→ TEXTE FOURNI:
>>>
Cap sur la Provence, dans cette région de France où la vigne y est cultivée depuis le plus longtemps ! En effet, ce sont les Grecs qui apportent la vigne en Gaule par les ports méditerranéens comme Massalia (Marseille), Nikaia (Nice) ou encore Antipolis (Antibes), qui leur servent de comptoirs. Aujourd’hui la région rassemble de très grands vins et les appellations prestigieuses comme « Châteauneuf du Pape » près d’Avignon. La Provence compte également de très nombreux monastères dont certains produisent du vin, appelé donc “vin d’abbaye”. Allez hop, on vous emmène faire le tour de quatre abbayes provençales qui réalisent d’excellents vins 100% monastiques !
Premier arrêt desservi : l’abbaye de Jouques dans la vallée de Durance
L’abbaye de Jouques possède de nombreuses vignes – © Abbaye de Jouques
Assez récente, puisque fondée en 1967, l’abbaye de Jouques se situe sur un petit plateau surplombant la vallée de la Durance. Aujourd’hui 45 sœurs bénédictines y suivent la règle de saint Benoît “prie et travaille”. Entre leurs sept offices quotidiens (dont le premier est à cinq heures du matin !), les sœurs travaillent de leurs mains pour assurer leur subsistance : tapenades aux olives noires, vins, petit atelier de reliure etc…
Côté vignoble, les sœurs produisent leur vin monastique sous l’appellation “coteaux-d’Aix-en-Provence”. Plus de huit hectares de vignes sont ainsi entretenus toute l’année et vendangés par les sœurs au moment des récoltes vers septembre.
<<<
→ TÂCHE À RÉALISER: Recopiez fidèlement, s'il vous plaît, le passage du texte sur les vins d'abbaye de Provence qui va de « Cap sur la Provence, dans » jusqu'à « 100% monastiques ! » inclus.

Données collectées:
>>>
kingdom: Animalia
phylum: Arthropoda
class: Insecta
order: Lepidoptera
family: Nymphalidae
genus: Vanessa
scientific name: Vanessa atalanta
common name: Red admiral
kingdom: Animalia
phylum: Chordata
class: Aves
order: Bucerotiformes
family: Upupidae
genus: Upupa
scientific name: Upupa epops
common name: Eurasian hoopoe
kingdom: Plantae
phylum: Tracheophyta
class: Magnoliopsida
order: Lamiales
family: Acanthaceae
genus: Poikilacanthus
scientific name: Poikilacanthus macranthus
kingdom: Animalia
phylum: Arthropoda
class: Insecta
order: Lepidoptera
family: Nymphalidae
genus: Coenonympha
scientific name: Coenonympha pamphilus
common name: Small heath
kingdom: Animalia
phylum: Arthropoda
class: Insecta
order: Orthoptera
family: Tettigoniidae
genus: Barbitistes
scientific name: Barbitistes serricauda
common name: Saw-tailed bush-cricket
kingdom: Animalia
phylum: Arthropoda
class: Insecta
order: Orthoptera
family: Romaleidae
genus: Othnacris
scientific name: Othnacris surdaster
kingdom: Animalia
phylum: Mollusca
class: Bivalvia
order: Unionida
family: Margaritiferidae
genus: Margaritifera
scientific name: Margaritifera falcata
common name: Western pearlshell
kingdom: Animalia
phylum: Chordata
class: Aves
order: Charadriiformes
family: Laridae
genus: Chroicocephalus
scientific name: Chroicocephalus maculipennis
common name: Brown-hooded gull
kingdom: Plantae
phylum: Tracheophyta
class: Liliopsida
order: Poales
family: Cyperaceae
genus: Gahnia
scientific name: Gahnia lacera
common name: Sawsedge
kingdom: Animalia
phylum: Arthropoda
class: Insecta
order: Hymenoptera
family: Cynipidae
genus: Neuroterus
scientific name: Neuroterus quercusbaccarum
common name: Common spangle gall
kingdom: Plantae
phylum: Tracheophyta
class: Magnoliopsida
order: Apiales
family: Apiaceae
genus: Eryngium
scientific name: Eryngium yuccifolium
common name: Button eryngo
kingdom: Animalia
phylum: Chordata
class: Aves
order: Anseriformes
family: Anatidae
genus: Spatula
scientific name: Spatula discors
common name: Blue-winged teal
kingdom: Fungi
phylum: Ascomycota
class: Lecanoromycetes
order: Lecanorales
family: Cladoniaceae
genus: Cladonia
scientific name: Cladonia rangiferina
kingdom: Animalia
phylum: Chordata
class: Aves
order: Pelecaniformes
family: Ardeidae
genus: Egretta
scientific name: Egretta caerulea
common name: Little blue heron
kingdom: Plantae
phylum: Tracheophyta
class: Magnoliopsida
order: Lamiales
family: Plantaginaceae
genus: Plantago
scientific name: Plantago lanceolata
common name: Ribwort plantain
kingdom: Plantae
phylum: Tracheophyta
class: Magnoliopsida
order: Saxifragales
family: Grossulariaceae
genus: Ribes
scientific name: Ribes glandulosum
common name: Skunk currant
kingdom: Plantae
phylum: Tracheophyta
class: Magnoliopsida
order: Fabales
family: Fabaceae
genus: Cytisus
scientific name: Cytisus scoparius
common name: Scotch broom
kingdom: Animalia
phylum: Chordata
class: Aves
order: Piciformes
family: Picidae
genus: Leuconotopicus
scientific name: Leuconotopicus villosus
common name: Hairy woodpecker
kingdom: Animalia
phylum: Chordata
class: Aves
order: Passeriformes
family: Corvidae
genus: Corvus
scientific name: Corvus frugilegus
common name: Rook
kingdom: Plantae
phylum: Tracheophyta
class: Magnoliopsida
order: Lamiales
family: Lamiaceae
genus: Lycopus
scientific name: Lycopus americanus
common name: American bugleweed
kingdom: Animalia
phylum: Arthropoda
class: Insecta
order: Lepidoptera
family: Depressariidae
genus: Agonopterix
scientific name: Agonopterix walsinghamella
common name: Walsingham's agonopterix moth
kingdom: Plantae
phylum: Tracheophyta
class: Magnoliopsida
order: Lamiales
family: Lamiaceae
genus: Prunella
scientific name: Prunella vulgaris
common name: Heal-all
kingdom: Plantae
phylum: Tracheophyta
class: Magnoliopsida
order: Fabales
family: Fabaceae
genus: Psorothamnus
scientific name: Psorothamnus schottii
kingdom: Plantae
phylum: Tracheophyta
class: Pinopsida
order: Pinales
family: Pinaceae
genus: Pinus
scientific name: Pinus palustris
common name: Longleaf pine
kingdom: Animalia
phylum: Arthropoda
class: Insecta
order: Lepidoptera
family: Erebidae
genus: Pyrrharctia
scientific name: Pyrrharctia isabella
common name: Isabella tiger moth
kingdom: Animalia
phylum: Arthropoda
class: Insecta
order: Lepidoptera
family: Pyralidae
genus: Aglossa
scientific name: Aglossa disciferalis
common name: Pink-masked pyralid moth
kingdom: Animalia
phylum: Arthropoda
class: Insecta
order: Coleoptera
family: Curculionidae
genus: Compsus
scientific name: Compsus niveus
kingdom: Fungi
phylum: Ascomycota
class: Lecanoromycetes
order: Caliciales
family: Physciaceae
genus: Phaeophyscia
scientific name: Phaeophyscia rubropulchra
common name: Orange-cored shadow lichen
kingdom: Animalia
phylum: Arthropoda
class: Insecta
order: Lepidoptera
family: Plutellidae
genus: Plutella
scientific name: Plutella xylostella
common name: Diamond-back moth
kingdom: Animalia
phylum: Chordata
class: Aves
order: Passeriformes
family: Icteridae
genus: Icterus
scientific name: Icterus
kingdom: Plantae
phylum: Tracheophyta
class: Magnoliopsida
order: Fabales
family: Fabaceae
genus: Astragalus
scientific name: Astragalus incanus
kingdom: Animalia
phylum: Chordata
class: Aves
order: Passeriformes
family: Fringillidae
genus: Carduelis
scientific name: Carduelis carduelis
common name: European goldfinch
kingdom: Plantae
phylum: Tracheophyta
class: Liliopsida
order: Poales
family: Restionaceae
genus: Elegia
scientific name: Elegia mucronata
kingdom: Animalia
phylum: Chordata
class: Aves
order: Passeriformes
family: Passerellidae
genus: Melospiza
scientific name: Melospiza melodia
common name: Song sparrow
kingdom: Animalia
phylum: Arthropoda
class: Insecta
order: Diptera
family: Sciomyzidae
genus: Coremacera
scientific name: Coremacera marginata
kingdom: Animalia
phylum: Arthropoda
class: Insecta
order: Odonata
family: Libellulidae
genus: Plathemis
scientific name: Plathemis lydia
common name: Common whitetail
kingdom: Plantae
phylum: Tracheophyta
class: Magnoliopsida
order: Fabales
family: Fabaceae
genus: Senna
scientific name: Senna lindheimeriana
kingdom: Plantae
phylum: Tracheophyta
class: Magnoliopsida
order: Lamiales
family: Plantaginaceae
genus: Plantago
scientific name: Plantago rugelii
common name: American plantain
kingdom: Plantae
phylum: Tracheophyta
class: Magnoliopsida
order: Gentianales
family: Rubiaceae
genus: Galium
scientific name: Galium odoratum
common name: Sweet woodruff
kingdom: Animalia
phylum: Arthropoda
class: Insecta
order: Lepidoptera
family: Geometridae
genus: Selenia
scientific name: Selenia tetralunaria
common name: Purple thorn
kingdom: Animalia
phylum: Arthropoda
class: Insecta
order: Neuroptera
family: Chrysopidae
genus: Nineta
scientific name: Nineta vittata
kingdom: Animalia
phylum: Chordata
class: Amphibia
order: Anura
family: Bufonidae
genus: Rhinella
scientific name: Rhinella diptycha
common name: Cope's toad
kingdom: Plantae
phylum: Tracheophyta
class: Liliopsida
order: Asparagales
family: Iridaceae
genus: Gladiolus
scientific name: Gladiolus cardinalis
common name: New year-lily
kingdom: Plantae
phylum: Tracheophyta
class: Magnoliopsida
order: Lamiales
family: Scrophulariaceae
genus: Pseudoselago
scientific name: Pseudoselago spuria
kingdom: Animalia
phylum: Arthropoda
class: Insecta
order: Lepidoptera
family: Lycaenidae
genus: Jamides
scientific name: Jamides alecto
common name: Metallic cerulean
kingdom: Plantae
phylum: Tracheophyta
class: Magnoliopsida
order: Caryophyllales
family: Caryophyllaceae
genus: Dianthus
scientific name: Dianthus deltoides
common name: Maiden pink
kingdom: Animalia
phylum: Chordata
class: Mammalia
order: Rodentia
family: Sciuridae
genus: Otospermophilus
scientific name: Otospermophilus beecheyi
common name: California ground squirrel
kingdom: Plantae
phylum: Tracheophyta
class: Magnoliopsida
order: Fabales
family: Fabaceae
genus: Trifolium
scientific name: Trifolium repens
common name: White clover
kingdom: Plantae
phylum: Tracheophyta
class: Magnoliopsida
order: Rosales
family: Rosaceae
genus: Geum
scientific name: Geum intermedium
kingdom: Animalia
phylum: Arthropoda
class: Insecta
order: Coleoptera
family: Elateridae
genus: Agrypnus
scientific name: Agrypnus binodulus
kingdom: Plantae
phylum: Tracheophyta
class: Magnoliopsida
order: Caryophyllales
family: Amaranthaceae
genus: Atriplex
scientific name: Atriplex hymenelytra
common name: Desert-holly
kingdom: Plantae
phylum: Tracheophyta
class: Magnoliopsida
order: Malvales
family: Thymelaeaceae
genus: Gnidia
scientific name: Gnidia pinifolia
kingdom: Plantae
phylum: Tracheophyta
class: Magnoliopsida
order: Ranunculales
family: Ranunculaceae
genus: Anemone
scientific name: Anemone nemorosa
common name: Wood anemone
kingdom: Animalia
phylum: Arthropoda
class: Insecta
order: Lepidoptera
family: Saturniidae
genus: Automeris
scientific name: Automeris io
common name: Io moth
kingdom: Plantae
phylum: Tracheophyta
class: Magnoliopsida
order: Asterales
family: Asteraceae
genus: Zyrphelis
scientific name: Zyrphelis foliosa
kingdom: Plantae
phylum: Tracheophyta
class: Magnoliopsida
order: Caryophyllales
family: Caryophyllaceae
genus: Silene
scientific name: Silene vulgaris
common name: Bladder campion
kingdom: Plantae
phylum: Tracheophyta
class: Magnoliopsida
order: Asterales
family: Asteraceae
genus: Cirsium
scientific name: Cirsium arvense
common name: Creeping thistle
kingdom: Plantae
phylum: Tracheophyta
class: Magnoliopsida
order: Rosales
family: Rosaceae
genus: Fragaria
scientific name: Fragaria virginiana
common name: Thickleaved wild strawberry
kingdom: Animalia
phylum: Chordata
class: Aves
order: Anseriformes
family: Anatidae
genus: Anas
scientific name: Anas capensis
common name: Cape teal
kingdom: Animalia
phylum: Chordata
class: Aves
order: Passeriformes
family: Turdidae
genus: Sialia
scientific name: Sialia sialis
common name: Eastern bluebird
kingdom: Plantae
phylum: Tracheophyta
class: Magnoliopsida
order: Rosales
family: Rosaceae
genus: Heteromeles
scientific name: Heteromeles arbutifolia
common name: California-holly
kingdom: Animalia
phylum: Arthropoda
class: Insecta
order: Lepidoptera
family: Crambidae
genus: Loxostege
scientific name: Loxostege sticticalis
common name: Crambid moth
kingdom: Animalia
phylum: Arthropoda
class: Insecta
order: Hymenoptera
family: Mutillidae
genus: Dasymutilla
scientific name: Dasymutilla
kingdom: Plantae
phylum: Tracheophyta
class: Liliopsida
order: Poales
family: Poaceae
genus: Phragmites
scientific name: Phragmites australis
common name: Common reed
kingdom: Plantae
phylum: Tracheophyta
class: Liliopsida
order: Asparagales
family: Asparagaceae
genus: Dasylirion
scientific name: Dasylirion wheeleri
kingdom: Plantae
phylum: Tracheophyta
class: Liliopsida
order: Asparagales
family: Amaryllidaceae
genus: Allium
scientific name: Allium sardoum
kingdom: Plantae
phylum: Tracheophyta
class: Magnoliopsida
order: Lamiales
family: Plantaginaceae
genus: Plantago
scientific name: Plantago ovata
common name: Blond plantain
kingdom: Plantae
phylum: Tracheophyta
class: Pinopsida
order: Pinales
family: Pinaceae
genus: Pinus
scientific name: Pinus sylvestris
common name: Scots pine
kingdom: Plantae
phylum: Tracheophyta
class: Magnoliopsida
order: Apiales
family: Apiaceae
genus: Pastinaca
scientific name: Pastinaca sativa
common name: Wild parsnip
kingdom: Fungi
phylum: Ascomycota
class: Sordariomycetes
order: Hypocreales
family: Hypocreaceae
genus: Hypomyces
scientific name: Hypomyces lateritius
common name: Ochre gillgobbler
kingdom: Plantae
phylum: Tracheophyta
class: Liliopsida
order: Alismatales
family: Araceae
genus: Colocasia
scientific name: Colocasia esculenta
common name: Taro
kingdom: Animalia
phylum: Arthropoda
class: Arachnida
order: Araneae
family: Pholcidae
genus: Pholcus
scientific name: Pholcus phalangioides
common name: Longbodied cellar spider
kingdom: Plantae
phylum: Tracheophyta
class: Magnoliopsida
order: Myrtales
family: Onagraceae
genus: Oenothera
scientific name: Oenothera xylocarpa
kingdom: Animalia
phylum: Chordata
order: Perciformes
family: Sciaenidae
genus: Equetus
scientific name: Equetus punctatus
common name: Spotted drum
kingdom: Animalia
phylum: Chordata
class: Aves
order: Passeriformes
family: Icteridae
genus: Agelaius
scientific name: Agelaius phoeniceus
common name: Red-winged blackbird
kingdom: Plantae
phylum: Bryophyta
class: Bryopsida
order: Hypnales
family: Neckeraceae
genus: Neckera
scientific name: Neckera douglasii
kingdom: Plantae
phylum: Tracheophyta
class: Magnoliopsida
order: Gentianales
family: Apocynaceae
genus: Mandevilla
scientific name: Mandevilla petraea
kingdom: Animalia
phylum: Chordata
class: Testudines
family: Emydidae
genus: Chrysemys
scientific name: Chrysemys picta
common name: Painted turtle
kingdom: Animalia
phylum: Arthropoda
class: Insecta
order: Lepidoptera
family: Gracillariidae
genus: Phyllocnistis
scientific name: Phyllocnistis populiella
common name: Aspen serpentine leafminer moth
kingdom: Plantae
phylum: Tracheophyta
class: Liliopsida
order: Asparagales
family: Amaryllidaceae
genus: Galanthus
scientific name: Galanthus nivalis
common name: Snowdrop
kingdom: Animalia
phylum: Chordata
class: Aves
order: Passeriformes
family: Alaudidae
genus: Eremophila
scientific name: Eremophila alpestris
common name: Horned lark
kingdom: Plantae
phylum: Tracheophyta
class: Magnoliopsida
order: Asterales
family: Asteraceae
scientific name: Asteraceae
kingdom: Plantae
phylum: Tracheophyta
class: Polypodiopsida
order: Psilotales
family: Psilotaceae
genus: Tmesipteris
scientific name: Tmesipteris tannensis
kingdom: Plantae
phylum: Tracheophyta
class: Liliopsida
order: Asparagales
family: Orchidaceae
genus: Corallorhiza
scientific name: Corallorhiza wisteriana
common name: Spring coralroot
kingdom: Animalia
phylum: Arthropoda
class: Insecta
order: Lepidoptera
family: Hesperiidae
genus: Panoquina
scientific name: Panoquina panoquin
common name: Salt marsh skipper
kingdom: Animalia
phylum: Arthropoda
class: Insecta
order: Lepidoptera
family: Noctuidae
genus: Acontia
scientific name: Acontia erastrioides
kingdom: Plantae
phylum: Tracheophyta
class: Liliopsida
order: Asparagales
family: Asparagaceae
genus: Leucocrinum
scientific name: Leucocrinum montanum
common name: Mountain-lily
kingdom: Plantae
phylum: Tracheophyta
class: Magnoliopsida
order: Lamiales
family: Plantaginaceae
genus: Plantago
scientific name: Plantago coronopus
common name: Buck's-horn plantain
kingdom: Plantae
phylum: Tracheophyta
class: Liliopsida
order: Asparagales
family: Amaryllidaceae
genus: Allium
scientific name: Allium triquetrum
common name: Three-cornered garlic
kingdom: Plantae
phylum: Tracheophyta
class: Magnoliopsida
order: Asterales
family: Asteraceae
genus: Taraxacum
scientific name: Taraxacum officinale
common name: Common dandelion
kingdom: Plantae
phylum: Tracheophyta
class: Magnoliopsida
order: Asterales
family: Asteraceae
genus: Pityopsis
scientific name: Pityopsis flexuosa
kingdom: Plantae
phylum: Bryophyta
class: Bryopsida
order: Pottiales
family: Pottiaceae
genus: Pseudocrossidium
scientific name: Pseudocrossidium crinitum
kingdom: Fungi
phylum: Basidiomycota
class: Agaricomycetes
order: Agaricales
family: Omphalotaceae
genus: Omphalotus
<<<
→ RÉPONSE À LA TÂCHE:
Cap sur la Provence, dans cette région de France où la vigne y est cultivée depuis le plus longtemps ! En effet, ce sont les Grecs qui apportent la vigne en Gaule par les ports méditerranéens comme Massalia (Marseille), Nikaia (Nice) ou encore Antipolis (Antibes), qui leur servent de comptoirs. Aujourd’hui la région rassemble de très grands vins et les appellations prestigieuses comme « Châteauneuf du Pape » près d’Avignon. La Provence compte également de très nombreux monastères dont certains produisent du vin, appelé donc “vin d’abbaye”. Allez hop, on vous emmène faire le tour de quatre abbayes provençales qui réalisent d’excellents vins 100% monastiques !